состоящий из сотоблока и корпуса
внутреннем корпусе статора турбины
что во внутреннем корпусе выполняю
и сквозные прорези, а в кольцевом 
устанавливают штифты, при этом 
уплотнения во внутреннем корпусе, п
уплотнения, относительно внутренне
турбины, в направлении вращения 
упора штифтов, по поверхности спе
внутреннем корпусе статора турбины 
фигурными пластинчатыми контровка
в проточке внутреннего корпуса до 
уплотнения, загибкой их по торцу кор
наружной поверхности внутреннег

--------------------------------------------------

Extract every record and return it verbatim.

состоящий из сотоблока и корпуса
внутреннем корпусе статора турбины
что во внутреннем корпусе выполняю
и сквозные прорези, а в кольцевом 
устанавливают штифты, при этом 
уплотнения во внутреннем корпусе, п
уплотнения, относительно внутренне
турбины, в направлении вращения 
упора штифтов, по поверхности спе
внутреннем корпусе статора турбины 
фигурными пластинчатыми контровка
в проточке внутреннего корпуса до 
уплотнения, загибкой их по торцу кор
наружной поверхности внутреннег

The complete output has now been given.